1996/9/18 Noto Ear Anus


(dream) On a day trip to Tokyo and the final means of transportation I use is a is a taxi. The driver shows off his turning technique, switching direction at a major Tokyo intersection. He goes up to the red light, stops, and then backs up, not straight, but at a 90-degree angle. In this way gets away without waiting for a single red light. Nevertheless, both the front and side body of the cab are almost bare, moreover the driver's seat is in the back, and I'm bearing the brunt of it. The risk of an accident is high; it's scarier than a go-cart. I put on my seat belt in haste. My appointment is in Ueno, but I have the taxi let me off one station before, which is almost distance at all. I pay. The driver mumbles something to the affect of, "there are blokes these days that don't know about tipping," and snatches himself a 400 or 500 yen tip from the change in my hand. More than being miffed, I half think I should have been that self-independent. I am not really accustomed to being in Tokyo, but I do know that the next station is unmistakably Ueno and enter the turnstile. I didn't buy a ticket; for some reason two train passes come out (of the ticket vending machine) which I take and go out onto the platform. On the wall is an art exhibition poster set on a river in the countryside somewhere. The sculpture floating on the river is made of linked wood segments, reminiscent of a toy snake, anchored at one point so it changes form with the flow of the river. I am watching this movement ON A POSTER, intrigued, but determine that I haven't time examine it closely. The train arrives. I rush weaving through steel construction posts and finally board the train. Though the platform was crowded, the train is surprisingly empty. I sit and all the tension releases, replaced by a surge of exhaustion.

I am in a small room in a bathhouse. My partner is a slightly out of shape young man, who has the air of TV star Hiromi. Of course, we don't do anything, just talk. We are sitting on a sofa against the wall. He raises the light-proof curtain, hanging in lieu of blinds, behind him. The building next door is about a meter away. A young man gazes out a high window. Our eyes meet, I feel a tinge self-conscious. I wave to him. At long last, the service I've ordered arrives. He is a middle-aged, rough, gangster-type man with tightly kinked, permanent waved hair and beginning to develop a paunch. His speech is effeminate. No mistake, I did order the male massage service, but I hadn't really thought it through. Apparently it consists of homosexual services, and my not knowing such is, on the contrary, perplexing to them. He suggests I give it a try, suddenly pulls down my shorts, and rubs his vibrating hand around. Could anything be more embarrassing than being seen, let alone touched, by a member of the same sex? My body and feelings are cringing. He asks what kind of service I was expecting, and this time I am bewildered. Undoubtedly I was expecting something, but I can't explain myself well nor do I intend to. It's late and I've had enough, I get dressed. In no time, a number of couples have entered the room and are having the establishment's female service.

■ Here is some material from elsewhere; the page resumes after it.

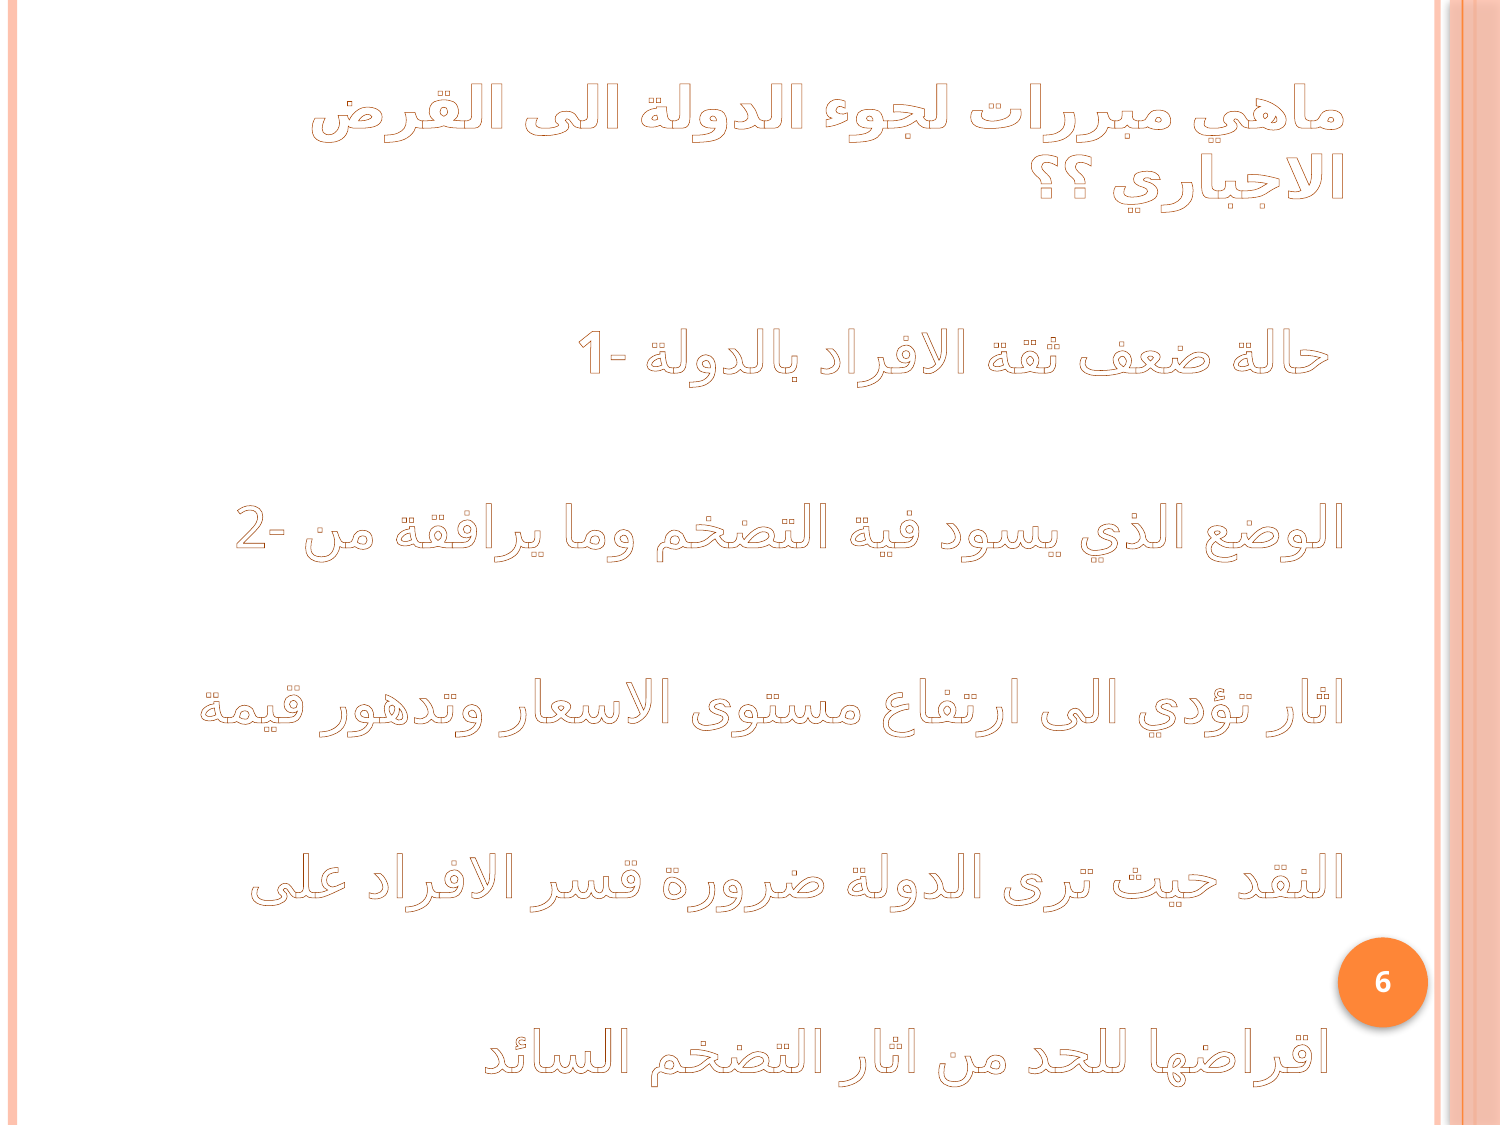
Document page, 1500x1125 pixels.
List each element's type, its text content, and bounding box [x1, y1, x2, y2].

The girls are wearing light blue outfits, patterned after angels' costumes, no, something closer to an obi (kimono sash) tied around their bodies like a tasuki (sash crisscrossed to tie back kimono sleeves). It looks great on all of them. They are all also very pretty. I notice that the curtain was left open, oh well, the hell with it. I am sitting on the sofa. Next to me are TV stars Watanabe and Hisamoto. Hisamoto says to Watanabe, "all the girls at this place have similar ear anuses." Ear anus'? Is that the ear hole? All of their ears are certainly similar, I think, but what the 'f' is an ear anus? (Close of dream.)

If "ear anus" refers to the ear hole, there would be no reason to go to the trouble of changing it to a more difficult word, would there? Other than the ear hole . . . . What?